Episodes last for only minutes at a time, sometimes mere seconds, before a transition occurs. Near the outset, a nocturnal mass of crickets and bird species segues into a brief sampling of a folk singer-guitarist's song, which in turn leads into a campfire crackling under stormy skies and multi-layered conversational babble. Over the course of the recording, snippets of traditional Chinese music, Gamelan bells, chanting, and both saloon- and conservatory-styled piano playing surface. Segments of natural and industrial character appear, with Whetham by turns contrasting the heavily populated activity of city life and the purer sounds of natural settings where no human presence save his own attends. Though some of the sounds are by now common fodder for the field recordings genre—buzzing flies, water drizzle, bird chirps, animal grunts, boat creaks, et al.—, the travelogue concept lends Whetham's material a structural coherence that makes Un Año Tranquilo register as something more than a mere patchwork of contrasting sounds.

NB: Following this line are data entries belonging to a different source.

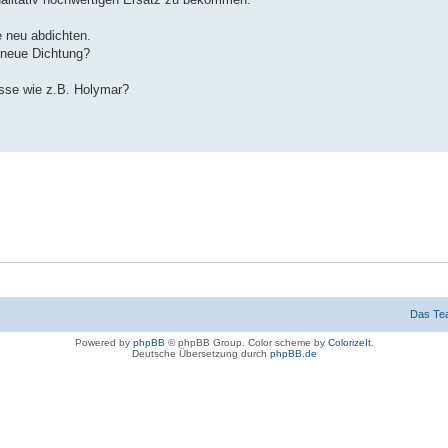
 neu abdichten.
 neue Dichtung?
sse wie z.B. Holymar?
Das Te
Powered by
phpBB
© phpBB Group. Color scheme by
ColorizeIt
.
Deutsche Übersetzung durch
phpBB.de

The focal point of Jay-Dea López's The Great Silence is more precisely The Great Australian Silence, the idea being that when the country was colonized in 1788, “its soundscape was so unfamiliar to the foreign British ear that it was deemed inferior and unworthy”—an attitude that consequently evolved into a characterization of the landscape as silent and a corresponding imperialistic belief that prior to colonization the country lacked a civilization of any significance. López's corrective intent is to re-capture that past in such a way as to present the kind of soundscape the first colonialists would have encountered, one which, needless to say, is anything but silent. A nocturnal recording, The Great Silence thus presents a forty-minute sound portrait of crickets, cicadas, frogs, and fruit-bats that sees their individuating voices coalescing into a vibrant mosaic of natural richness. If ever a field recordings project were meant to be heard in a state of total darkness and at peak volume, it's this one, as doing so will make one feel as if one's been airlifted to Australia and dropped into the very storm-drenched setting those colonialists would have found themselves within hundreds of years ago. As mentioned, López's recording is unlike Whetham's in that the former fixates on a single setting whereas the latter takes the listener on a global excursion. While that makes for a lesser degree of episodic variety in the case of The Great Silence, there's still an ample degree of stimulation on offer—it's just that one must attend more closely in order to notice it. The multi-layered thrum of bird and insect sounds cumulatively present a dazzling web of detail that can't help but be engrossing for the active listener.

On a final note, mention should be made of the presentation of the artists' recordings, with 3LEAVES packaging the CDs in black cases that also house miniature full-colour booklets featuring generous amounts of photos and text. The manner of presentation in this case significantly enhances the impact the recordings make.